Volkswagen e-Golf (2014 – 2020) Review
Volkswagen e-Golf (2014 – 2020) At A Glance
Insurance Group 15
A few years ago, you had to be a die-hard early adoptor to buy an electric car. But they're gradually becoming more commonplace, and if there's one car that will truly take EVs to the mainstream, it's the ubiquitious Volkswagen Golf. The electrically-powered version of the Golf offers the same formula of practicality, quality and refinement as the rest of the Golf range, but with the big advantage of no emissions and no need to ever put fuel in it.
Instead you only need to plug in the e-Golf to charge it up. Using a wallbox, a full charge from empty to maximum can be done in a little over five hours. With the electric charging network in the UK ever expanding, there are now far more charging points available at supermarkets, shopping centre car parks, railway stations and motorway services.
Of course the worry with any electric vehicle is that you will run out of power, miles away from a charging point. But with a realistic range of around 120 miles this is less of a worry with the e-Golf. Of course it's not a car that will suit everyone - but for many people who do even a reasonable distance commute, the e-Golf could make sense as an every day car.

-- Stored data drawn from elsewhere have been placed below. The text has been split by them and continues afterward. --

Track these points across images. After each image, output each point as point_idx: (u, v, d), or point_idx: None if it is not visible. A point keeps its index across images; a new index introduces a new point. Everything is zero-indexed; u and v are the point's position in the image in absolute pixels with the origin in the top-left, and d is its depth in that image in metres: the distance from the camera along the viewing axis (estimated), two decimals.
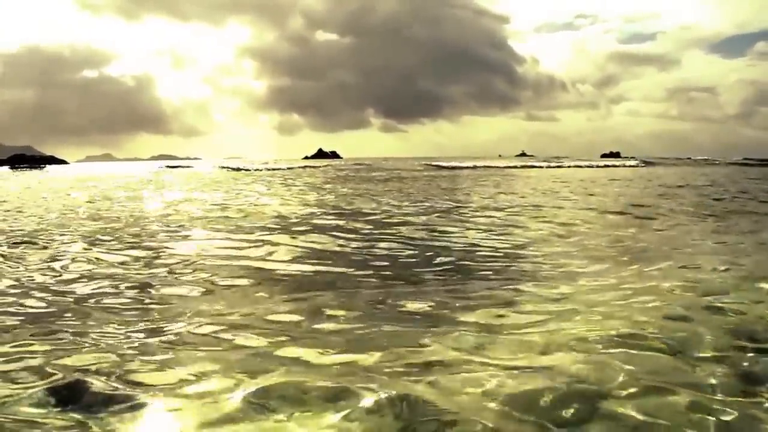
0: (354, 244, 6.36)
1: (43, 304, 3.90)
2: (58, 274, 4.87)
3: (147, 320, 3.51)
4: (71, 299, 4.02)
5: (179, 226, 8.21)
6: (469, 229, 7.62)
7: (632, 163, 52.08)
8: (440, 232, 7.34)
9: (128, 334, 3.23)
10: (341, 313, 3.62)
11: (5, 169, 56.47)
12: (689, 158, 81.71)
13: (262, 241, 6.65)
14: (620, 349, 2.82)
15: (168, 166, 56.23)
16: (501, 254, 5.67)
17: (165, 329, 3.30)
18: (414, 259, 5.49)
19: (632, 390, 2.33)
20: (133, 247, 6.21)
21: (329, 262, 5.41)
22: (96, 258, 5.63)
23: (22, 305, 3.89)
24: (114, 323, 3.44)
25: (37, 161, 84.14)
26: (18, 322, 3.51)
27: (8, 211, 11.32)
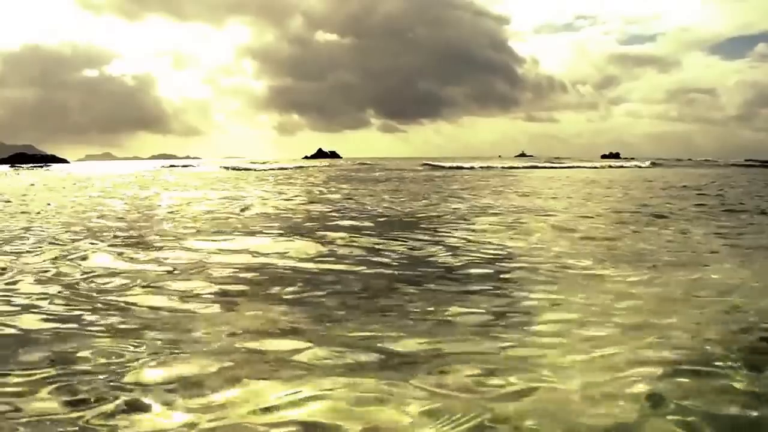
0: (368, 245, 6.35)
1: (71, 307, 3.92)
2: (82, 275, 4.88)
3: (173, 325, 3.53)
4: (98, 301, 4.04)
5: (194, 225, 8.23)
6: (481, 230, 7.62)
7: (640, 164, 50.90)
8: (451, 232, 7.34)
9: (160, 340, 3.25)
10: (364, 317, 3.64)
11: (6, 168, 56.32)
12: (690, 159, 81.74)
13: (279, 240, 6.66)
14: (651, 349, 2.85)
15: (170, 166, 56.20)
16: (516, 256, 5.68)
17: (194, 334, 3.32)
18: (431, 260, 5.48)
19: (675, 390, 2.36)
20: (151, 247, 6.22)
21: (347, 262, 5.40)
22: (115, 258, 5.64)
23: (49, 310, 3.91)
24: (142, 329, 3.47)
25: (38, 160, 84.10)
26: (52, 334, 3.53)
27: (21, 210, 11.33)
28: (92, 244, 6.53)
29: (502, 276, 4.73)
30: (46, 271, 4.98)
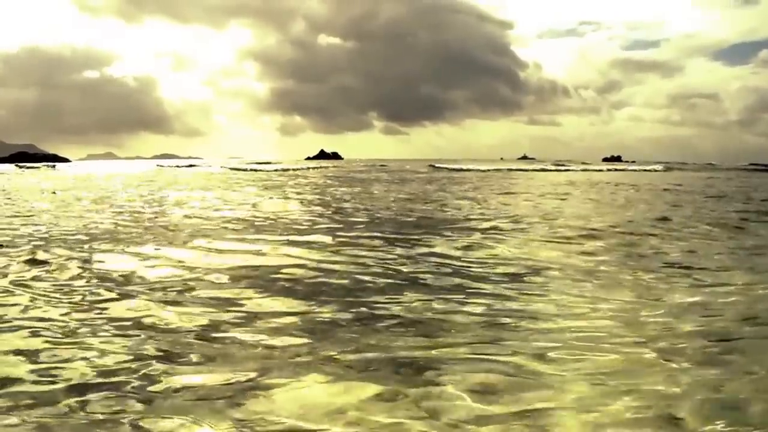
0: (390, 246, 6.26)
1: (111, 302, 3.88)
2: (107, 273, 4.83)
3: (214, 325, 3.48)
4: (136, 295, 3.99)
5: (215, 225, 8.19)
6: (501, 232, 7.55)
7: (655, 167, 48.98)
8: (471, 234, 7.27)
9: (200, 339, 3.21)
10: (397, 324, 3.58)
11: (11, 167, 55.94)
12: (694, 163, 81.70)
13: (303, 240, 6.59)
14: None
15: (175, 166, 55.99)
16: (539, 261, 5.62)
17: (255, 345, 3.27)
18: (454, 261, 5.42)
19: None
20: (183, 243, 6.16)
21: (369, 263, 5.33)
22: (145, 257, 5.59)
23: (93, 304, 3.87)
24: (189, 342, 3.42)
25: (39, 159, 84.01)
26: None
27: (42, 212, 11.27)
28: (113, 244, 6.49)
29: (544, 282, 4.67)
30: (86, 267, 4.93)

It drives well too. This is no slow eco-special, instead it feels as rapid as a turbocharged petrol Golf. The power figures are reasonable with 136PS and 290Nm of torque, but what makes all the difference is that all the torque is available from a standstill, making the e-Golf a rocket at the lights. From 0-30mph it is effortlessly fast and really enjoyable to drive, even beyond the novelty factor.
It's just as good on larger roads with strong pace on the move. It's incredibly easy to drive with a single-speed gearbox plus there are clever regenerative braking modes which, although slightly disconcerting at first, make driving in town much easier.
The one sticking point is the price: the e-Golf costs £28,230 after the government electric car grant of £4500, about the same as a Golf GTD. However, the BMW i3 is only marginally more expensive and has more power, albeit with a slightly shorter range. At least its relative age now means that it's one of the cheapest electric cars worth buying - it's relatively affordable on the used market.
What the Golf does have on its side is familiarity. It's very easy to get to grips with as, bar some different instrument dials, it's very much like any other Golf from behind the wheel. For those who want an electric vehicle without anything weird or wacky, the e-Golf has a lot of appeal.